Imagine for a moment: What if Michigan’s 2016 presidential election had been a repeat of Florida’s in 2000? Imagine that Donald Trump’s lead over Hillary Clinton had been just 200 votes instead of 10,000 and that the whole country was waiting on one last state to pick its winner. Instead of examining hanging chads in Palm Beach County, the eyes of the world would instead be riveted on Wayne County, where one ballot box was sealed with duct tape and hundreds of precincts couldn’t be recounted because of other errors. A recount in Michigan in 2016 almost certainly wouldn’t have mattered. But what if it would have? “If this had been a scenario where Michigan would have been the deciding factor in a presidential election, we would have been embarrassed as a state,” said Jocelyn Benson, a law professor at Wayne State University who founded the nonpartisan Michigan Center for Election Law. “It would have brought national attention to the inadequacies of an election system that is in desperate need of reform.”

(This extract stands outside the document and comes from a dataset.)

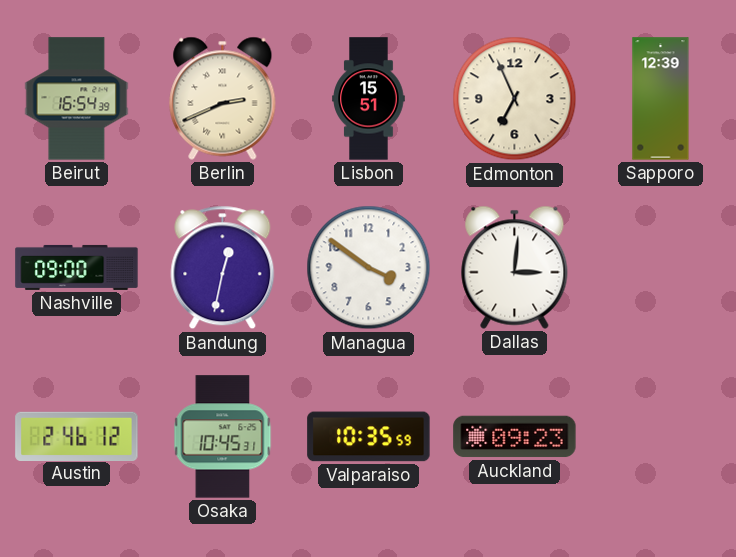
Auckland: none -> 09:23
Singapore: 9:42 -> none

Michigan needs to update its voting equipment, train its poll workers better and embrace early voting and post-election audits that have worked successfully in other states, Benson said. “We’re just one close election from a complete meltdown,” Benson said.
Lawrence Norden, deputy director of a voting-rights advocacy program at the Brennan Center at New York University, agreed. “All the problems that happened in Detroit, so many issues, so much conversation,” he said . “It’s not something I would have wanted to imagine. We are in a much more polarized time now than we were, even in 2000.”